Start of STUDY MATERIAL

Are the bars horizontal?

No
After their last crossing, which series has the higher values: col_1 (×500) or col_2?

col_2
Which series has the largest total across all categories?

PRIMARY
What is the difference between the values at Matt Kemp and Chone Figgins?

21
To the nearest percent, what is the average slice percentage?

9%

End of STUDY MATERIAL
Start of STUDY MATERIAL

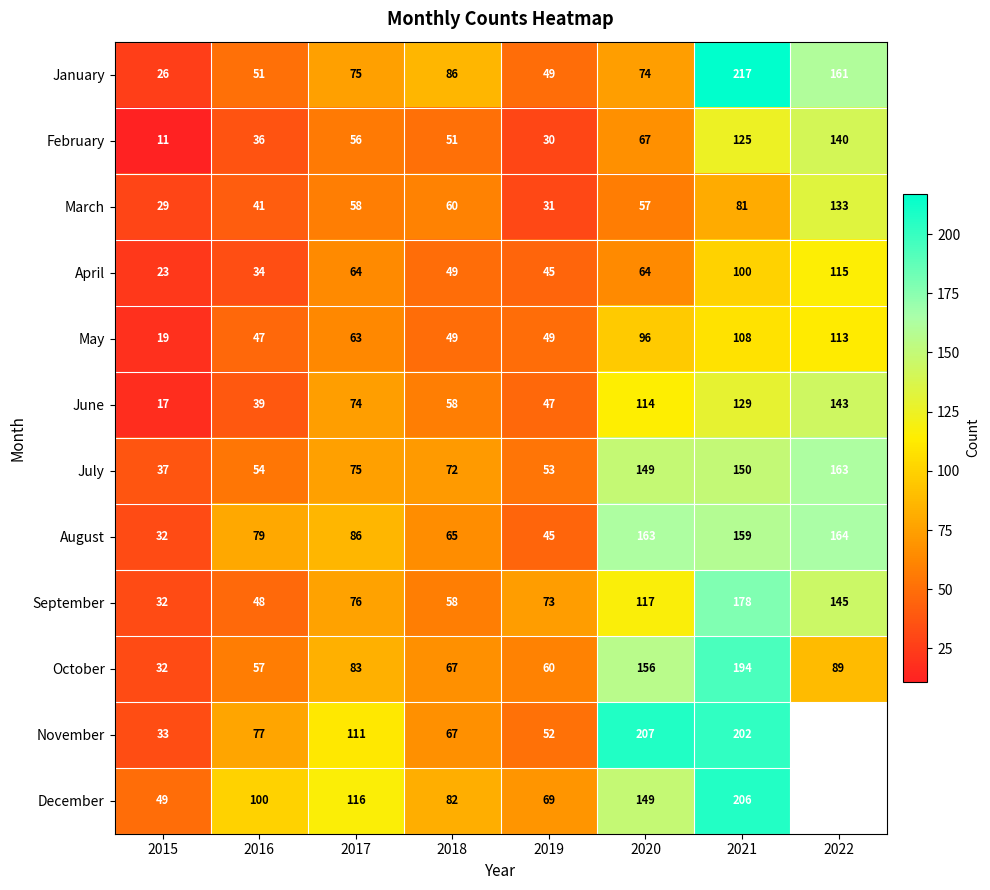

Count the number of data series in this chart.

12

End of STUDY MATERIAL
Start of STUDY MATERIAL

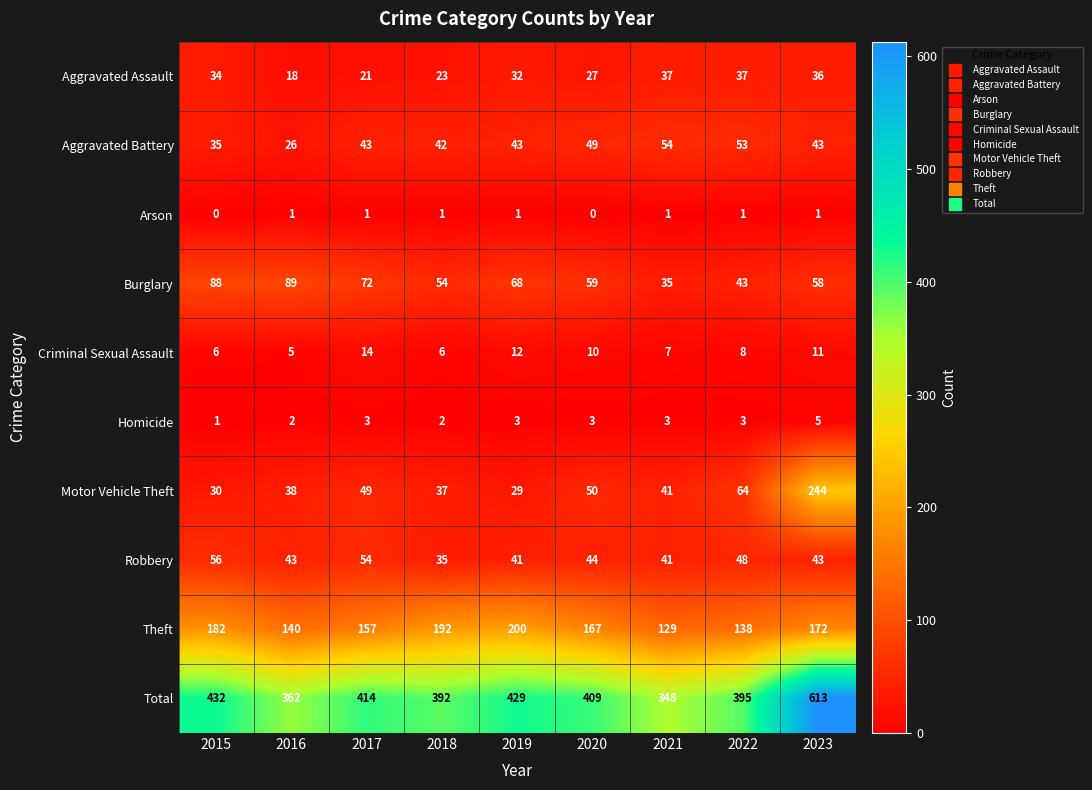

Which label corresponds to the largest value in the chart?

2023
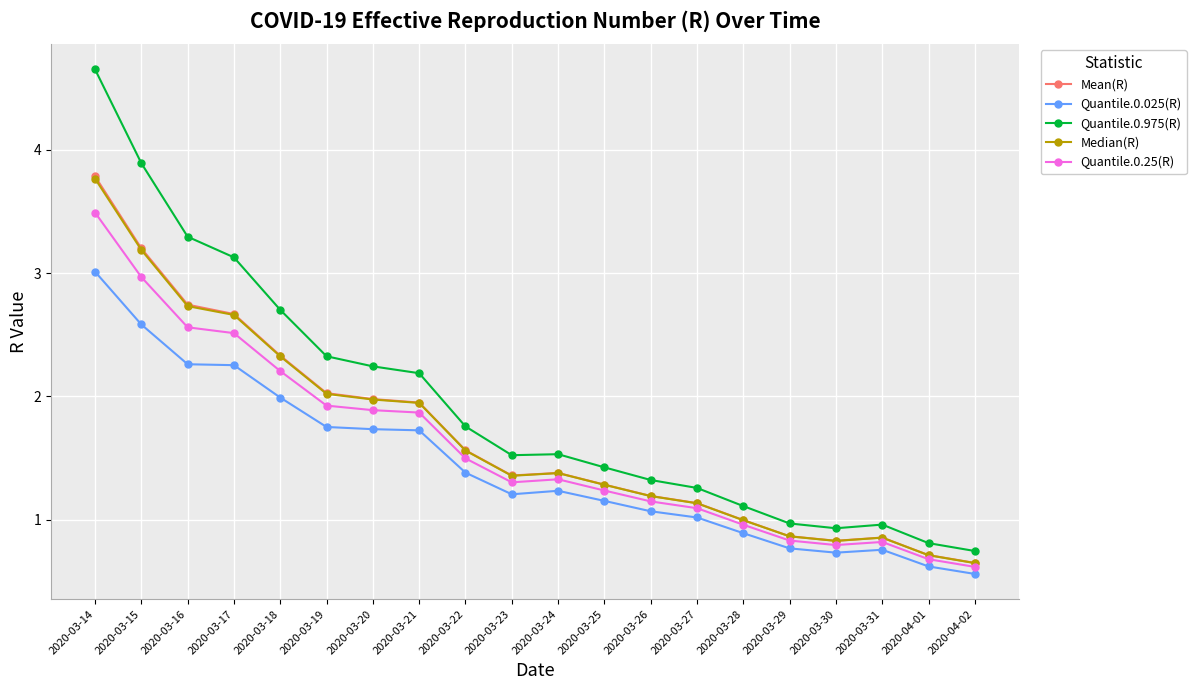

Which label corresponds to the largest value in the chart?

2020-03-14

End of STUDY MATERIAL

INSTRUCTIONS FOR THE TASK
Retype the lines above exactly, starting at the line that contains "Are the bars horizontal?" and ending at the line that contains "To the nearest", with both of those lines included.

ANSWER SPACE
Are the bars horizontal?

No
After their last crossing, which series has the higher values: col_1 (×500) or col_2?

col_2
Which series has the largest total across all categories?

PRIMARY
What is the difference between the values at Matt Kemp and Chone Figgins?

21
To the nearest percent, what is the average slice percentage?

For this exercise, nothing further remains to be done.